Quoted passage:
Endotracheal intubation and positive pressure ventilation of newborn infants with respiratory failure has revolutionised neonatal intensive care. The majority of infants are ventilated because of lung immaturity and hyaline membrane disease, respiratory difficulties that resolve for most of these infants. Use of ventilators can cause lung inflammation and ventilator-induced lung injury, particularly in the neonate with compliant chest walls, highlighting the importance of protective ventilation strategies. In addition, an infant's own breathing efforts, when combined with ventilator inflations, can exacerbate lung injury. Managing the mean airway pressure is important to improve oxygenation and not cause excessive airway pressures that can damage the lungs and impede venous return (a factor implied in spontaneous intraventricular haemorrhage in preterm infants). Clinicians still need to set an inspiratory time on the ventilator, making it important to determine whether the use of a long rather than a short inspiratory time reduces the rates of death, air leak and bronchopulmonary dysplasia (BPD, requiring supplemental oxygen at 28 days) in mechanically ventilated newborn infants (term and preterm). The review authors identified five randomised studies reported from 1980 to 1992. These trials recruited a total of 694 newborn infants with acute respiratory failure mainly caused by hyaline membrane disease. A long inspiratory time was associated with a significant increase in air leak from the lungs (NNT 8). There was no significant difference in the incidence of BPD but an increase in mortality before hospital discharge reached borderline statistical significance. Caution should be exercised in applying these results to modern neonatal intensive care because these studies were conducted before the introduction of antenatal steroids, postnatal surfactant and the use of synchronised modes of ventilatory support. Whilst there is increasing use of non-invasive ventilation such as nasal continuous positive airway pressure to avoid ventilator-induced lung injury, mechanical ventilation will continue to have a role in extremely immature infants and those with hyaline membrane disease complicated by apnea.

[Source data]
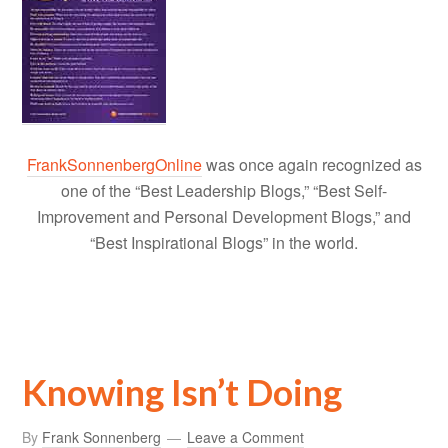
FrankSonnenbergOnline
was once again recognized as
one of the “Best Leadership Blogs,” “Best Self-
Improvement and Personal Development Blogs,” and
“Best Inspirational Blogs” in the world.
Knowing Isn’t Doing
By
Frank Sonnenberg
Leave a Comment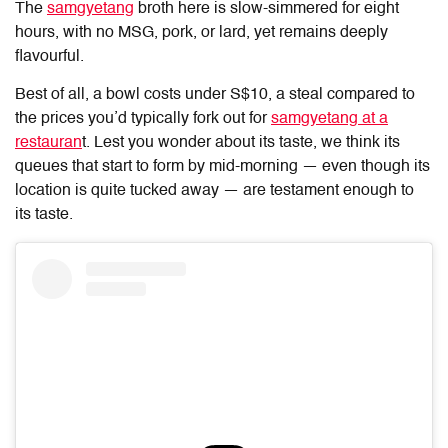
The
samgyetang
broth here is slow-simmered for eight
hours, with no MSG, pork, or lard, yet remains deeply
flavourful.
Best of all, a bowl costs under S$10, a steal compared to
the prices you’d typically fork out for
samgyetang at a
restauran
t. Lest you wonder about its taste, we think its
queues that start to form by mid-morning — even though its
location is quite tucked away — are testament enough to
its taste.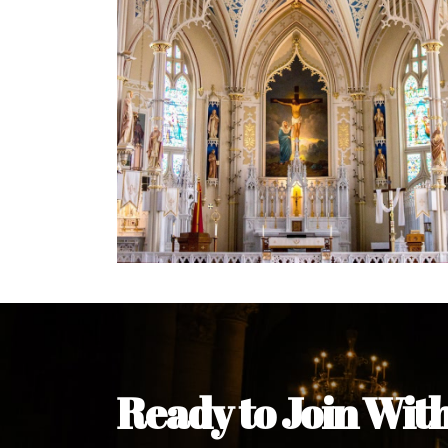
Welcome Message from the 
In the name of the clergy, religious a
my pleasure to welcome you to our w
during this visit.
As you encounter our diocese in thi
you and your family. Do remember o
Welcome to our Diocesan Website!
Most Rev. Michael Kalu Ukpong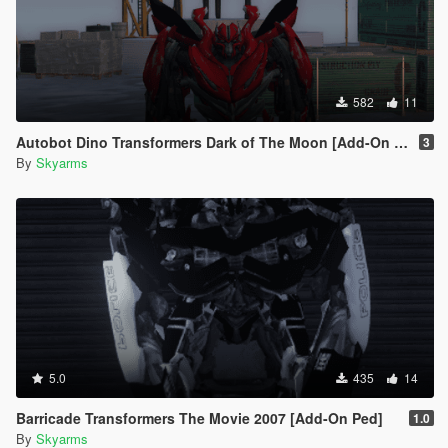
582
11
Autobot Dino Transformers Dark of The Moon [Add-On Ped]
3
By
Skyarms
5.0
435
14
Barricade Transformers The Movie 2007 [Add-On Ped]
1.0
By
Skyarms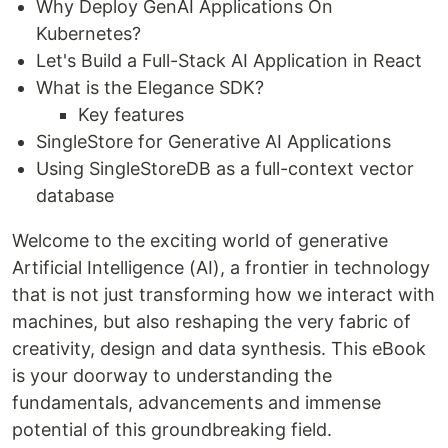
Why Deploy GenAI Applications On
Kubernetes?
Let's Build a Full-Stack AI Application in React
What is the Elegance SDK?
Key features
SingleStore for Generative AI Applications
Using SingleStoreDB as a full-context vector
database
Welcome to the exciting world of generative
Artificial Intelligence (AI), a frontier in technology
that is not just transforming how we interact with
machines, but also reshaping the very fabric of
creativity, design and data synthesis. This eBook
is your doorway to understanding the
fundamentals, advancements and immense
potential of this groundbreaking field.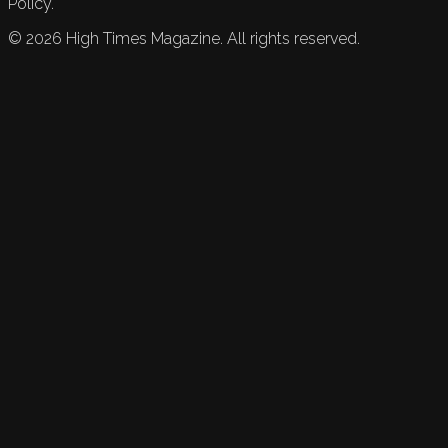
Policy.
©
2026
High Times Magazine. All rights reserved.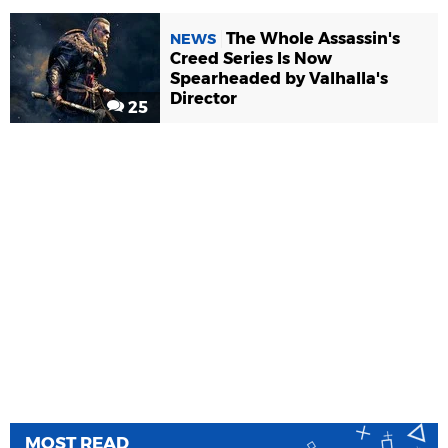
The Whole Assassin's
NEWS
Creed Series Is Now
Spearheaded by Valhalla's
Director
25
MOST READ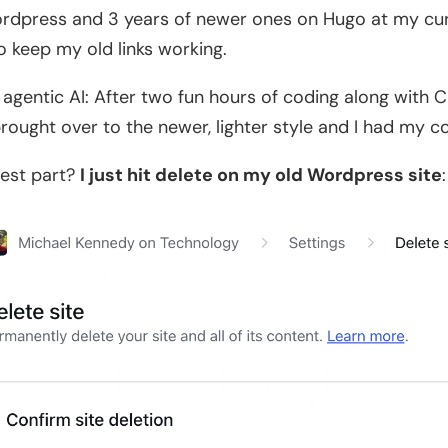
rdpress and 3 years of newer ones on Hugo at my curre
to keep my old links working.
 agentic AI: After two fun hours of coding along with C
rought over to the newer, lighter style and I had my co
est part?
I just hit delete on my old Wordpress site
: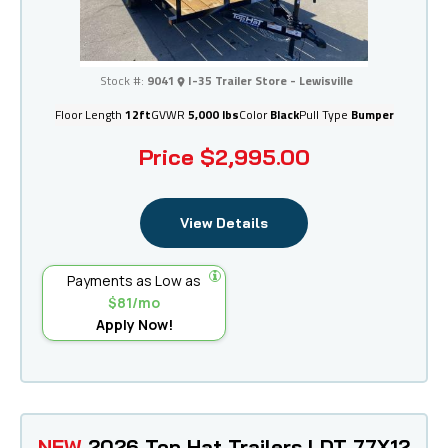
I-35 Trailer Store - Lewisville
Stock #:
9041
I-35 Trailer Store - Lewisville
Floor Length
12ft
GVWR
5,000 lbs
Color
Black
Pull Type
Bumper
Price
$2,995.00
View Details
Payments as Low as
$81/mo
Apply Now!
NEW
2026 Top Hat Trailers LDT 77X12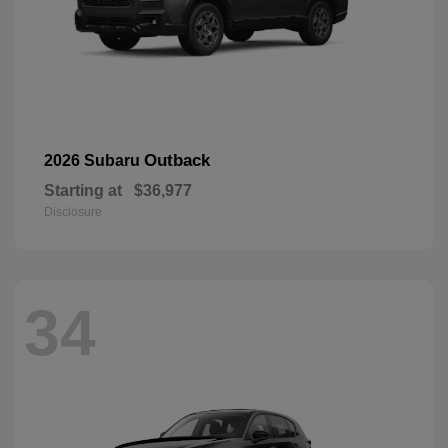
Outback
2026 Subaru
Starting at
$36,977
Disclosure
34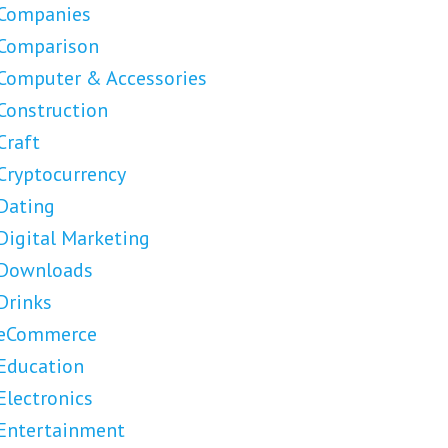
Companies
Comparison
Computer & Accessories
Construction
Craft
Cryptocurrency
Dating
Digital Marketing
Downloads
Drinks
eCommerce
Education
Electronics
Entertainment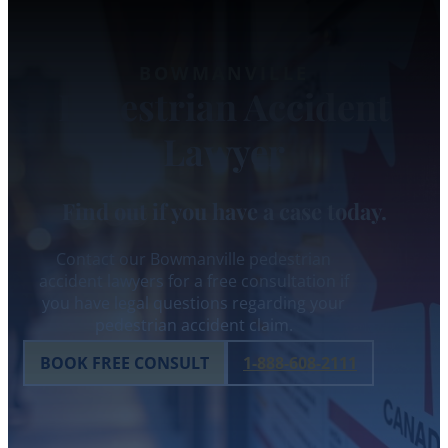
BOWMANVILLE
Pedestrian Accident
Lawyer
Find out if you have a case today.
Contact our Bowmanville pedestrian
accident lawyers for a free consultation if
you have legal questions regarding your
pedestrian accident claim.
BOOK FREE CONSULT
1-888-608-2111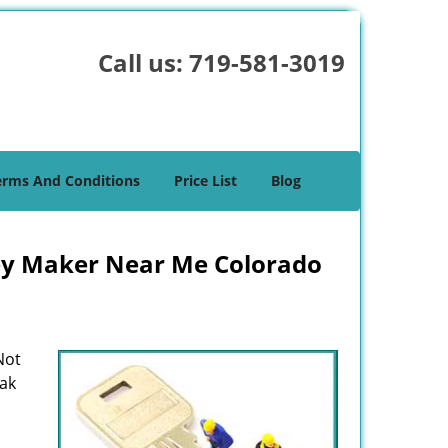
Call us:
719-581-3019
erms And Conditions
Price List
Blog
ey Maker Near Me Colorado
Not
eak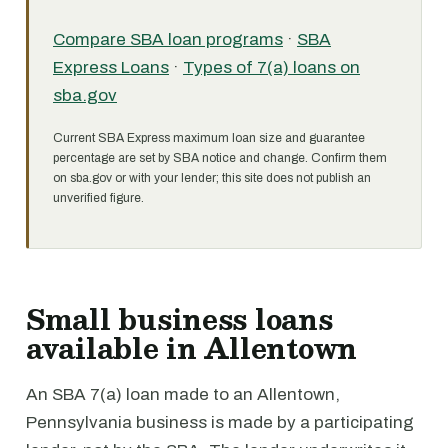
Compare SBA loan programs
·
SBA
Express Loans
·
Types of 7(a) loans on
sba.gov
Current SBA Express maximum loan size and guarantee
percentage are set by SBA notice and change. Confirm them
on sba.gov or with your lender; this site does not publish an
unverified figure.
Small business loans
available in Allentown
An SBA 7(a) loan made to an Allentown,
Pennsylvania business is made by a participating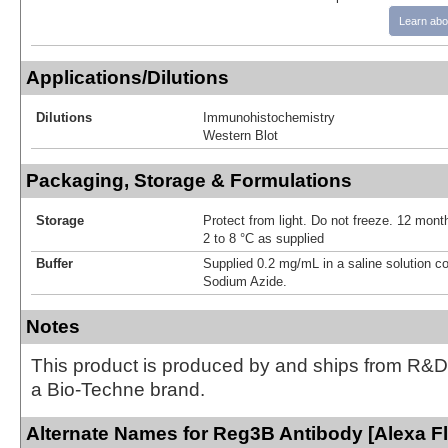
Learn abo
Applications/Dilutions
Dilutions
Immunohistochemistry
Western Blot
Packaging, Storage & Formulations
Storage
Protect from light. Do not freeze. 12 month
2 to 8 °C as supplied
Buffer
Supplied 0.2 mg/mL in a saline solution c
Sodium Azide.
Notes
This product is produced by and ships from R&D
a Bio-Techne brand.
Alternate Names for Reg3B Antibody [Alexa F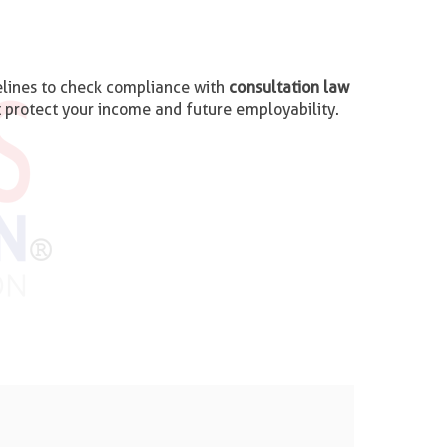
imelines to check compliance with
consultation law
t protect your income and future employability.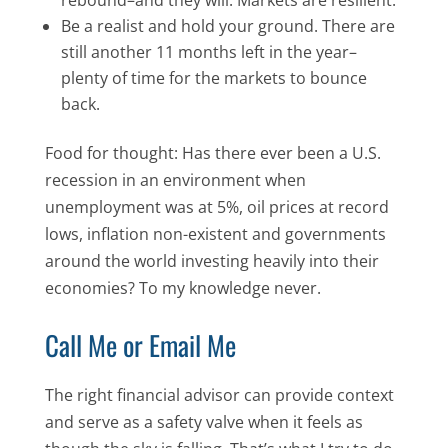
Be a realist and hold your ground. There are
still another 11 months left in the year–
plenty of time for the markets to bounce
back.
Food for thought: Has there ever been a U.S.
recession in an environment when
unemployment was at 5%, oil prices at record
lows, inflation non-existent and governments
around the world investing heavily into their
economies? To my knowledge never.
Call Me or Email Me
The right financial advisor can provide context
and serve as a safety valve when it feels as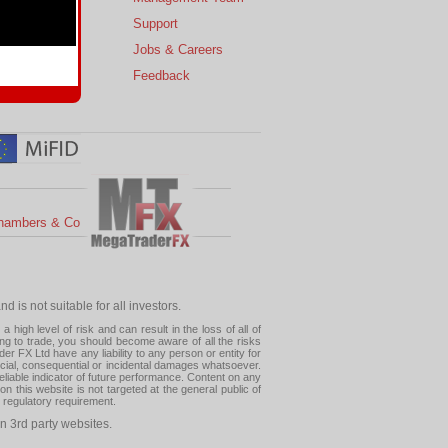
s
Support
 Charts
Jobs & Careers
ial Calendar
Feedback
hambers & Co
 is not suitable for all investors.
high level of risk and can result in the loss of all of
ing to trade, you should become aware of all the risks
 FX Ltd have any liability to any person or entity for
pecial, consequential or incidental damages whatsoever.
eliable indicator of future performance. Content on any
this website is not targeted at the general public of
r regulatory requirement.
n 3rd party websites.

Activity A:
Name every development in neonatal care that, according to the summary on ventilating newborn infants, was introduced after the reviewed studies had been conducted.
Activity B:
According to the summary on ventilating newborn infants, how many newborn infants did the five randomised studies recruit in total?
The entries are not required to complete any of the work here.

Task output A:
- Antenatal steroids
- Postnatal surfactant
- Synchronised modes of ventilatory support

Task output B:
694 newborn infants.